…so we were driving down some arbitrary side street on the edge of our local inner city Friday, early evening…, & we witnessed a site that’s likely not as common here as in other larger cities. It’s actually the first time I’ve seen anything quite like this…doleful display of humanity on the brink of starvation in our area or anywhere, personally. I mean a pedestrian in any given city sees the homeless & the beleaguered around any corner, but maybe not this….
Walking in single file, more shuffling really, hands in otherwise empty pockets, heads down against the wind in ragged layered winter cloths, was a motley column of dark skinned teens, about five of them, ages ranging from…say thirteen to sixteen, followed by five haggard adults dressed similarly for cold weather & pushing along three grocery carts full of miscellaneous odds and ends…that did not look like recently bought groceries. I figure they could’ve been on their way home from the grocery store, having borrowed the grocery carts to ease the burden of the long walk home with all their foodstuff, …but I get the impression this was not the case. This looked too much like all of their belongings, their caravan, their brood, their American dilemma…& it looked to us like they were heading towards the dead-end of the road where the sidewalk meets the path leading into the woods where the State Park borders the city that won’t house them anymore. An example of the homeless & nomadic disenfranchised? I think probably.

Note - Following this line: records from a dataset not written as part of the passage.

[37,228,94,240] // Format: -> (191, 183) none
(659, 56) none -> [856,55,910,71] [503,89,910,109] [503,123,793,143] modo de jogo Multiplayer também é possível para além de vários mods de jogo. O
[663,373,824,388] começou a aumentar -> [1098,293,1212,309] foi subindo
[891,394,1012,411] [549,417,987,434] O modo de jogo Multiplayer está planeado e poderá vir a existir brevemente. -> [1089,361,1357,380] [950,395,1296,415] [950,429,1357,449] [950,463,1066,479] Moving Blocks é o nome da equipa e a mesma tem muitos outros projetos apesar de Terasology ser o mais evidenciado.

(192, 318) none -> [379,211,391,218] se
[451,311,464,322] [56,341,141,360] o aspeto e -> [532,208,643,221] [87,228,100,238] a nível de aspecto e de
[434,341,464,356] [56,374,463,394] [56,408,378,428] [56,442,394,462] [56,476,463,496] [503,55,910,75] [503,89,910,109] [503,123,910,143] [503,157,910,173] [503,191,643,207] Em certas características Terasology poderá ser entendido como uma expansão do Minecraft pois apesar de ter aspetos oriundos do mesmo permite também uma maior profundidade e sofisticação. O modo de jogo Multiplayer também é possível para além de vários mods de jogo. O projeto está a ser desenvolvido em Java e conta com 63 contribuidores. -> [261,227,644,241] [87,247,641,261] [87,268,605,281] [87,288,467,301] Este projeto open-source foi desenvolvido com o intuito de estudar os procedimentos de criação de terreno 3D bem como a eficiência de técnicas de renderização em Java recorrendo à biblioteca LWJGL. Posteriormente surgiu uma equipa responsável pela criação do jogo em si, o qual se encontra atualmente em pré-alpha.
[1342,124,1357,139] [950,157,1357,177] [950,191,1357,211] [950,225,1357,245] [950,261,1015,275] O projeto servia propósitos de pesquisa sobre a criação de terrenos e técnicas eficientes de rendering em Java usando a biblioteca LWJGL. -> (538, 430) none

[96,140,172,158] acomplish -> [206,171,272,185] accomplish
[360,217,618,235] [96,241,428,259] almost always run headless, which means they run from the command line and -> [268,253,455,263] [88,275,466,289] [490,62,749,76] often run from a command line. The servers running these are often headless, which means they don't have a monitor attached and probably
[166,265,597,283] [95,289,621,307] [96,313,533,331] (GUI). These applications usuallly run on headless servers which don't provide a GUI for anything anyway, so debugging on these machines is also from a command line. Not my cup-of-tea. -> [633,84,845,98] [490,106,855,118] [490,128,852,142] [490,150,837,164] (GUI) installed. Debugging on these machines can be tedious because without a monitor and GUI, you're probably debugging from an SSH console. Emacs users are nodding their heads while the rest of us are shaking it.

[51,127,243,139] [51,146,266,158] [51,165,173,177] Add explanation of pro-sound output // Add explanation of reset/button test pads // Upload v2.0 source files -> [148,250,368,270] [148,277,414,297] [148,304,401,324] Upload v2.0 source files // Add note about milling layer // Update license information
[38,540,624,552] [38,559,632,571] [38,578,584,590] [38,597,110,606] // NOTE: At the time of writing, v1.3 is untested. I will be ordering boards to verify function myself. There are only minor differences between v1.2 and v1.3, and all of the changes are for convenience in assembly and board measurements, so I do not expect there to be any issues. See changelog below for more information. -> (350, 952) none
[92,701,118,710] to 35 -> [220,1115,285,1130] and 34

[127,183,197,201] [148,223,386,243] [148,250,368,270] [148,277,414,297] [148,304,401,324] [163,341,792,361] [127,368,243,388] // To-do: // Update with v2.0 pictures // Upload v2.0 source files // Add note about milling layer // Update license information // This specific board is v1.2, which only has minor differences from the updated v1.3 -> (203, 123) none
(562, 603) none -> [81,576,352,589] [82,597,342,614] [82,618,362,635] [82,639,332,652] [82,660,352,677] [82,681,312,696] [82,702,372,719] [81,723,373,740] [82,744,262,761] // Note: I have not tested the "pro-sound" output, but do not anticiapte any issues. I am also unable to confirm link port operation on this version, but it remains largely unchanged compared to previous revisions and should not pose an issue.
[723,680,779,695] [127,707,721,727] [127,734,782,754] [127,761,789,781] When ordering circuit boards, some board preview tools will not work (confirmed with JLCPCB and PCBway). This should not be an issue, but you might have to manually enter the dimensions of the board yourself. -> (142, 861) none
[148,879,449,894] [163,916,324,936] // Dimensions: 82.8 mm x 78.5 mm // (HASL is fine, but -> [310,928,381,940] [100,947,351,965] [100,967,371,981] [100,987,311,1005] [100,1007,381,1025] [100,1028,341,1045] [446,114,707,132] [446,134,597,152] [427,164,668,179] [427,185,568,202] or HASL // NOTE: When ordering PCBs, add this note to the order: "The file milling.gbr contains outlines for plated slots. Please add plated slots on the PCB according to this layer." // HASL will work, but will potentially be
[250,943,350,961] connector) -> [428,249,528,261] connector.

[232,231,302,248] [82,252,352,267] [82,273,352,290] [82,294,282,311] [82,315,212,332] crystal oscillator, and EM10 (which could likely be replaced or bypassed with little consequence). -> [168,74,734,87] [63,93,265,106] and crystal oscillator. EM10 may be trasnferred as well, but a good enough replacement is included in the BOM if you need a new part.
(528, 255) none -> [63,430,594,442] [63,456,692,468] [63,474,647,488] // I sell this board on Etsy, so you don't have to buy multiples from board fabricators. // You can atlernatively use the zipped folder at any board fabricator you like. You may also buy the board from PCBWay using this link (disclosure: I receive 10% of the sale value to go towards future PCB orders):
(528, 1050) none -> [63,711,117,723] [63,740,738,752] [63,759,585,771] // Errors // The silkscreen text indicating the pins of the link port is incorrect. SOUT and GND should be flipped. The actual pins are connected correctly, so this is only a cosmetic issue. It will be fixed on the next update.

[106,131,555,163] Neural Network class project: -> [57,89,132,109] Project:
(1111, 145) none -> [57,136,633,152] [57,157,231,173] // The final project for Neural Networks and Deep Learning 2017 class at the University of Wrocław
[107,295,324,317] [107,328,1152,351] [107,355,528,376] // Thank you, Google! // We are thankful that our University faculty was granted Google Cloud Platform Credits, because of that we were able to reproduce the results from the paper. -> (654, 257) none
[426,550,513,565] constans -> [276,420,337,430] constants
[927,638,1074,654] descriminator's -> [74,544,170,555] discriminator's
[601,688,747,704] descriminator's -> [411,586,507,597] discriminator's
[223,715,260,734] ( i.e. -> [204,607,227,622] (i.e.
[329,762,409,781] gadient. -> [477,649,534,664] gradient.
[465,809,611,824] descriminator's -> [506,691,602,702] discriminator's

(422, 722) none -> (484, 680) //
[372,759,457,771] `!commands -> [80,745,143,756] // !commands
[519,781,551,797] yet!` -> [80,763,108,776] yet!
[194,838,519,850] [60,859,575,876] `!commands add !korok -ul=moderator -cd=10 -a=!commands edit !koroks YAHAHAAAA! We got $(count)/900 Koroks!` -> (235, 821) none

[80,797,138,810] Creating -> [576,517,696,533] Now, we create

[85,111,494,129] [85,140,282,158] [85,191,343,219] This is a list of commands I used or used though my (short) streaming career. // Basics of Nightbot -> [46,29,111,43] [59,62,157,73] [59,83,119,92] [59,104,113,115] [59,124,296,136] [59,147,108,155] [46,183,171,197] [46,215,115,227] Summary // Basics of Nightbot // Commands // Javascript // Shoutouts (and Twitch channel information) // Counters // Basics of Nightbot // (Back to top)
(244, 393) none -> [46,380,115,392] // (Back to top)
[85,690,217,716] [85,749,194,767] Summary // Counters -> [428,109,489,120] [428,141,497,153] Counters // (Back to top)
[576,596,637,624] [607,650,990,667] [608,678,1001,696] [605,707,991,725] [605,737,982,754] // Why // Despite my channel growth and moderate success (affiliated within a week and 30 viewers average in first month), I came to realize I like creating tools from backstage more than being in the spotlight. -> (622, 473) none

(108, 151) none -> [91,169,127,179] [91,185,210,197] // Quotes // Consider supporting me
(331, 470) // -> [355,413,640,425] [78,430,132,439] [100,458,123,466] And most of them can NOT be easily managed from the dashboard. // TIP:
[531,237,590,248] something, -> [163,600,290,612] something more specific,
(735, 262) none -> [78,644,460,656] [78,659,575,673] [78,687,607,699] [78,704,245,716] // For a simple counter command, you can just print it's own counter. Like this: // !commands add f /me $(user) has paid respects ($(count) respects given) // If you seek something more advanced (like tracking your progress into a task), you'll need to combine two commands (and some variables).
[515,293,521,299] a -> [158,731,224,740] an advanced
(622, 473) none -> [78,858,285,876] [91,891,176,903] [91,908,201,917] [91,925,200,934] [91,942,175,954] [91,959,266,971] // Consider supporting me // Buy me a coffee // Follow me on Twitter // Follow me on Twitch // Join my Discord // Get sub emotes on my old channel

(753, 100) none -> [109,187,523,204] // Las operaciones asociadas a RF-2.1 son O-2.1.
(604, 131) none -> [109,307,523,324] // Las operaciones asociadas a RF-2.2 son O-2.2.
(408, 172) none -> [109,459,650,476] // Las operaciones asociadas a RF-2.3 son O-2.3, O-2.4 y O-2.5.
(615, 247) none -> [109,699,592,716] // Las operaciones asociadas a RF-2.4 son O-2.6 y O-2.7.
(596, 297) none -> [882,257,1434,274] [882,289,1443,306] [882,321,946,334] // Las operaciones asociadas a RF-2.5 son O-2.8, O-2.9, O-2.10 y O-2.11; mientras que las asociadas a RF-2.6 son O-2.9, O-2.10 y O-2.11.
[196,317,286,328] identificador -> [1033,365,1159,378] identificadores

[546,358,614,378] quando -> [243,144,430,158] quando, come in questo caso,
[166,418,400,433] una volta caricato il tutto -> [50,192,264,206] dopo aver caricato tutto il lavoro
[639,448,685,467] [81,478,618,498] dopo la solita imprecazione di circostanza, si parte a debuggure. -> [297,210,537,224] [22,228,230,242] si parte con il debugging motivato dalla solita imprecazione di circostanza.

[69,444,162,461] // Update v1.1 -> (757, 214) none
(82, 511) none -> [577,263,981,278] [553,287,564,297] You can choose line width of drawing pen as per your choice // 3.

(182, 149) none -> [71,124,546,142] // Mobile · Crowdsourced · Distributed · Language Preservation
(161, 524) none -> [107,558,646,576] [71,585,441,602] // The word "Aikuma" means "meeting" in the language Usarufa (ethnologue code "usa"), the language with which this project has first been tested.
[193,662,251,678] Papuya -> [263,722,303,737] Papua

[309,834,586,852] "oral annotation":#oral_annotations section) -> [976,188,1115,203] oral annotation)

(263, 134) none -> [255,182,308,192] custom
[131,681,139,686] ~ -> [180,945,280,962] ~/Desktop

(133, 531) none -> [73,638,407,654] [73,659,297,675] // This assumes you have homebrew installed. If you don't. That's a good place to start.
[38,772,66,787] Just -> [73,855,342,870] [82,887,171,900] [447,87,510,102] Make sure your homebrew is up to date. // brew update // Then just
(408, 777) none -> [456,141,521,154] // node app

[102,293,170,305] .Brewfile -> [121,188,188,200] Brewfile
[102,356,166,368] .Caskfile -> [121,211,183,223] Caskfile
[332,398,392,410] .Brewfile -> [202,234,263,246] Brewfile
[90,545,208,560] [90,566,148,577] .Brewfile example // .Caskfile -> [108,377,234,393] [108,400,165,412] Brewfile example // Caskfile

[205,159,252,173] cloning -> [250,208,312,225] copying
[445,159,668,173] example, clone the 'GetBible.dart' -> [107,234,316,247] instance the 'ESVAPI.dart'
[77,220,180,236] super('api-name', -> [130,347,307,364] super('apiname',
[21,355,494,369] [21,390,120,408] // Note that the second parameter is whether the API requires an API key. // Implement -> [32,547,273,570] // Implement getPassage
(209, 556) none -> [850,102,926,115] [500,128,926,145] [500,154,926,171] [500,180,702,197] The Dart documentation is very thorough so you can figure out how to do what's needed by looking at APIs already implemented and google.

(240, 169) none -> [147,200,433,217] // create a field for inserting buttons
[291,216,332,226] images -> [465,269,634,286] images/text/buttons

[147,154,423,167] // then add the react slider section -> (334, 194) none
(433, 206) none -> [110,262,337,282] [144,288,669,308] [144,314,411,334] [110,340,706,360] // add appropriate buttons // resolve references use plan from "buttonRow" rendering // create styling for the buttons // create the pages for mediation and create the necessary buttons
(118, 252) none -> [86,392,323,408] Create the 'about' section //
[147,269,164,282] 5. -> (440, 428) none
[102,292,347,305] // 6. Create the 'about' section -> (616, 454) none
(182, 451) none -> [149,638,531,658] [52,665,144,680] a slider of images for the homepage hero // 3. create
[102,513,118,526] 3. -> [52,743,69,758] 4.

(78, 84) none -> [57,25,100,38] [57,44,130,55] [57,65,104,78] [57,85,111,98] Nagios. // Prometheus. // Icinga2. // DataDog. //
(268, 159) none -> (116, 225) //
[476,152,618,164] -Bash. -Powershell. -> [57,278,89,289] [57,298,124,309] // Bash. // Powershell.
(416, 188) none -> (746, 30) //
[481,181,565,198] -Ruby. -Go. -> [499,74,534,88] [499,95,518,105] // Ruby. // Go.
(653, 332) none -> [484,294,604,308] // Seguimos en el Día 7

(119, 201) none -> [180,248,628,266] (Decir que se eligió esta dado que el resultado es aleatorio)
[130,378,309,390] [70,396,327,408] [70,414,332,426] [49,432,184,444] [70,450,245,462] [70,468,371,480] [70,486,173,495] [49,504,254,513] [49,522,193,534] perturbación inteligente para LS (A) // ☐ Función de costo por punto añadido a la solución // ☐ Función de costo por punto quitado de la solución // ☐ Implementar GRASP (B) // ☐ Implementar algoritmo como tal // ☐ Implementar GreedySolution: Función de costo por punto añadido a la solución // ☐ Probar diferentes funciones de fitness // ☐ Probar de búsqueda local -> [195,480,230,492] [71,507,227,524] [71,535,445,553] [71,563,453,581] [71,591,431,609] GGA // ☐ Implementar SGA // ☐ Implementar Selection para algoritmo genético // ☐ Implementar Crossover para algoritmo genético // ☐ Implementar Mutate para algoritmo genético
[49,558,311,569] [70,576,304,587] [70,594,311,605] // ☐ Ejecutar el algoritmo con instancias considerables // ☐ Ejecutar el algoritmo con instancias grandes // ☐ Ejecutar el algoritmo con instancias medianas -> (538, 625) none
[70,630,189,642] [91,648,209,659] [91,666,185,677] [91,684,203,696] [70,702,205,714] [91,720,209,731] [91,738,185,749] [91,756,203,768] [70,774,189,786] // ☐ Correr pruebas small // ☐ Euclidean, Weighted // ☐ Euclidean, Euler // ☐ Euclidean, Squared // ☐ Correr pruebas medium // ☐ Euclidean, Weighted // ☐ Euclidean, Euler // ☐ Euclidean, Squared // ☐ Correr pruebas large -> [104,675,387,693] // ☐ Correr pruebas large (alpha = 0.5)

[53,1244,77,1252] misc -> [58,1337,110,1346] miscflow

I looked @ my wife…who was driving, she looked at me with a mix of sorrow & matriarchal frustration and replied, “This is what gets me about all the American monies spent out of the country on what nightmare business interest or another…when we’ve got this going on right here in our own backyards!?” I just sighed a heavy & ineffectual stymie…….& watched them trail off, one by one, onto the entrance to the path wherein lies what kind of dismal comfort & resting place…?
…As we started up the onramp to our next fossil fuel assisted destination in the comforts of our leased automobile.